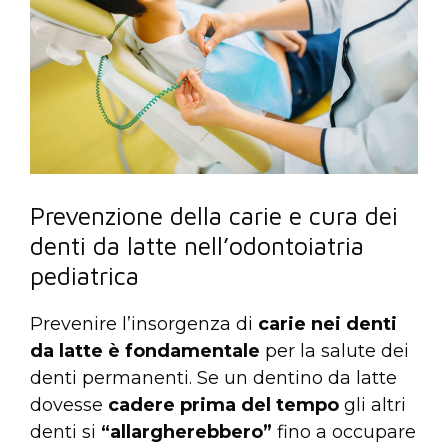
Prevenzione della carie e cura dei
denti da latte nell’odontoiatria
pediatrica
Prevenire l’insorgenza di
carie nei denti
da latte è fondamentale
per la salute dei
denti permanenti. Se un dentino da latte
dovesse
cadere prima del tempo
gli altri
denti si
“allargherebbero”
fino a occupare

····················

▶ _PROBLEM TO SOLVE_: Your copy should match the material above exactly, minus its pictures.

▶ _FINISHED EXERCISE_:
Prevenzione della carie e cura dei
denti da latte nell’odontoiatria
pediatrica
Prevenire l’insorgenza di
carie nei denti
da latte è fondamentale
per la salute dei
denti permanenti. Se un dentino da latte
dovesse
cadere prima del tempo
gli altri
denti si
“allargherebbero”
fino a occupare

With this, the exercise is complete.